Data excerpts
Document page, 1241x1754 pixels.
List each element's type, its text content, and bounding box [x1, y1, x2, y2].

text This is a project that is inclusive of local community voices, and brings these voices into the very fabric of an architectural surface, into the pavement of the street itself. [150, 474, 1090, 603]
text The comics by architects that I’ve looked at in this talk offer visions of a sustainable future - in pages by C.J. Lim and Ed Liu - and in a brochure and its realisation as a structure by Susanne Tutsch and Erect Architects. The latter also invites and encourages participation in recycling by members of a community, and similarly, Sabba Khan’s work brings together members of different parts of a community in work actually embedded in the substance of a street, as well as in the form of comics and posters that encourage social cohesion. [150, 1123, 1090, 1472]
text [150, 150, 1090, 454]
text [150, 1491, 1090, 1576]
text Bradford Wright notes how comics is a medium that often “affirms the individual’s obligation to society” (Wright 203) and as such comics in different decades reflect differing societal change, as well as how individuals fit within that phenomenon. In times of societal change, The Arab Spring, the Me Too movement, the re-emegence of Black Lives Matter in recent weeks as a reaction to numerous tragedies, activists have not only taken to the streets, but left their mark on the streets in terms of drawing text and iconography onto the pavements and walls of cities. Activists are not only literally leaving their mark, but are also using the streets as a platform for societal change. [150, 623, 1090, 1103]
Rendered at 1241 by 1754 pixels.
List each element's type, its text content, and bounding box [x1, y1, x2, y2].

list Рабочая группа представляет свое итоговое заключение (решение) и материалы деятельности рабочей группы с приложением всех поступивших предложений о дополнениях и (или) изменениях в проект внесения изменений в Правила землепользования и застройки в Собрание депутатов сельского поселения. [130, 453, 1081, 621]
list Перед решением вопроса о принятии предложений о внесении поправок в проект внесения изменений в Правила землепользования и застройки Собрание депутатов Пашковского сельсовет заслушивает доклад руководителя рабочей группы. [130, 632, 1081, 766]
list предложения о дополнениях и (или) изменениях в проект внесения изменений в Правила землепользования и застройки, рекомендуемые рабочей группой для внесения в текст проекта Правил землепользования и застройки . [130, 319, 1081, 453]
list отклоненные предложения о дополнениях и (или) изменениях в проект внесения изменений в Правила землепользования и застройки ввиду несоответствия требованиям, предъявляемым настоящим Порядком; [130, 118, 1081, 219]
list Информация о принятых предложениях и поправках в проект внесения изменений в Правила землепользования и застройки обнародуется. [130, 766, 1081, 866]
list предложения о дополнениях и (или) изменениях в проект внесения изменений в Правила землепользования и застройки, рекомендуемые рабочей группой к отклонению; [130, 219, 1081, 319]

• Job item:
Copy all of the data above, character for character.

• Written solution:
Document page, 1241x1754 pixels.
List each element's type, its text content, and bounding box [x1, y1, x2, y2].

text This is a project that is inclusive of local community voices, and brings these voices into the very fabric of an architectural surface, into the pavement of the street itself. [150, 474, 1090, 603]
text The comics by architects that I’ve looked at in this talk offer visions of a sustainable future - in pages by C.J. Lim and Ed Liu - and in a brochure and its realisation as a structure by Susanne Tutsch and Erect Architects. The latter also invites and encourages participation in recycling by members of a community, and similarly, Sabba Khan’s work brings together members of different parts of a community in work actually embedded in the substance of a street, as well as in the form of comics and posters that encourage social cohesion. [150, 1123, 1090, 1472]
text [150, 150, 1090, 454]
text [150, 1491, 1090, 1576]
text Bradford Wright notes how comics is a medium that often “affirms the individual’s obligation to society” (Wright 203) and as such comics in different decades reflect differing societal change, as well as how individuals fit within that phenomenon. In times of societal change, The Arab Spring, the Me Too movement, the re-emegence of Black Lives Matter in recent weeks as a reaction to numerous tragedies, activists have not only taken to the streets, but left their mark on the streets in terms of drawing text and iconography onto the pavements and walls of cities. Activists are not only literally leaving their mark, but are also using the streets as a platform for societal change. [150, 623, 1090, 1103]
Rendered at 1241 by 1754 pixels.
List each element's type, its text content, and bounding box [x1, y1, x2, y2].

list Рабочая группа представляет свое итоговое заключение (решение) и материалы деятельности рабочей группы с приложением всех поступивших предложений о дополнениях и (или) изменениях в проект внесения изменений в Правила землепользования и застройки в Собрание депутатов сельского поселения. [130, 453, 1081, 621]
list Перед решением вопроса о принятии предложений о внесении поправок в проект внесения изменений в Правила землепользования и застройки Собрание депутатов Пашковского сельсовет заслушивает доклад руководителя рабочей группы. [130, 632, 1081, 766]
list предложения о дополнениях и (или) изменениях в проект внесения изменений в Правила землепользования и застройки, рекомендуемые рабочей группой для внесения в текст проекта Правил землепользования и застройки . [130, 319, 1081, 453]
list отклоненные предложения о дополнениях и (или) изменениях в проект внесения изменений в Правила землепользования и застройки ввиду несоответствия требованиям, предъявляемым настоящим Порядком; [130, 118, 1081, 219]
list Информация о принятых предложениях и поправках в проект внесения изменений в Правила землепользования и застройки обнародуется. [130, 766, 1081, 866]
list предложения о дополнениях и (или) изменениях в проект внесения изменений в Правила землепользования и застройки, рекомендуемые рабочей группой к отклонению; [130, 219, 1081, 319]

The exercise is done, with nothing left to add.